RECORDS TO USE section start

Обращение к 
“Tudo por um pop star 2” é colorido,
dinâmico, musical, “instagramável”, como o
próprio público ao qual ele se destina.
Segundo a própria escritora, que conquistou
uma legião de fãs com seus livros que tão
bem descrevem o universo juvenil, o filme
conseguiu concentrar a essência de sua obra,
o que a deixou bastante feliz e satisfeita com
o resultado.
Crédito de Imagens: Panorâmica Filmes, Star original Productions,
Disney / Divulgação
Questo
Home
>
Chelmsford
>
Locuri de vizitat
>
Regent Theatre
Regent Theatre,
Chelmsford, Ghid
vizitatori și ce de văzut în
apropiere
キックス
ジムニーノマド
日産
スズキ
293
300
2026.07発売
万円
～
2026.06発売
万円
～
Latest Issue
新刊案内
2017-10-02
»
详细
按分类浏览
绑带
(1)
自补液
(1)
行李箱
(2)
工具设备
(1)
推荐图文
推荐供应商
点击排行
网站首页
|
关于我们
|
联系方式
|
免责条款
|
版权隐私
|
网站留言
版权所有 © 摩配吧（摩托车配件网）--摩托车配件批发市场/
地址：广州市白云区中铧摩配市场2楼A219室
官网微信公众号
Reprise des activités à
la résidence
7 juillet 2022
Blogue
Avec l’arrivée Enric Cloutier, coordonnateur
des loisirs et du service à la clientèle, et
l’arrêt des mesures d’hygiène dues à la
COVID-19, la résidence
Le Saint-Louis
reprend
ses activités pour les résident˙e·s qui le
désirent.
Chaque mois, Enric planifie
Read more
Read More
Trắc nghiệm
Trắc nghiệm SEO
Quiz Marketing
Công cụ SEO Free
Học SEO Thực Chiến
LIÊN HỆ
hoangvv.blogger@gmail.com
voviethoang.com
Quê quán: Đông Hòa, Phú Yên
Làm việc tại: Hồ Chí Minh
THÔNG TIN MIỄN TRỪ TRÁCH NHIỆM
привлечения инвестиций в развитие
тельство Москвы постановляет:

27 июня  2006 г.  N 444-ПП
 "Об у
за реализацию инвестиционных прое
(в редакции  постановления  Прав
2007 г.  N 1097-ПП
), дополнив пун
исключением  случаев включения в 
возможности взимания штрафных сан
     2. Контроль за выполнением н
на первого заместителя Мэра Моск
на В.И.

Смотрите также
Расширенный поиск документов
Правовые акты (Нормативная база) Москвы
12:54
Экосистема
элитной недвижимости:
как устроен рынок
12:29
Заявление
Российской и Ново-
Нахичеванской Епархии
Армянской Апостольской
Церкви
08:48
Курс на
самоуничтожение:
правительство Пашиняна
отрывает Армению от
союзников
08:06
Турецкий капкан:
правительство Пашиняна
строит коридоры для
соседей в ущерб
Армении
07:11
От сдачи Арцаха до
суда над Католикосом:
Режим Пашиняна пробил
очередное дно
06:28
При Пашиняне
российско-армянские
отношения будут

RECORDS TO USE section end

Please pick out every line in the entries above that contains the string "Москвы" and copy each one in full. Match case exactly.

→ **TASK SOLUTION**:
тельство Москвы постановляет:
Правовые акты (Нормативная база) Москвы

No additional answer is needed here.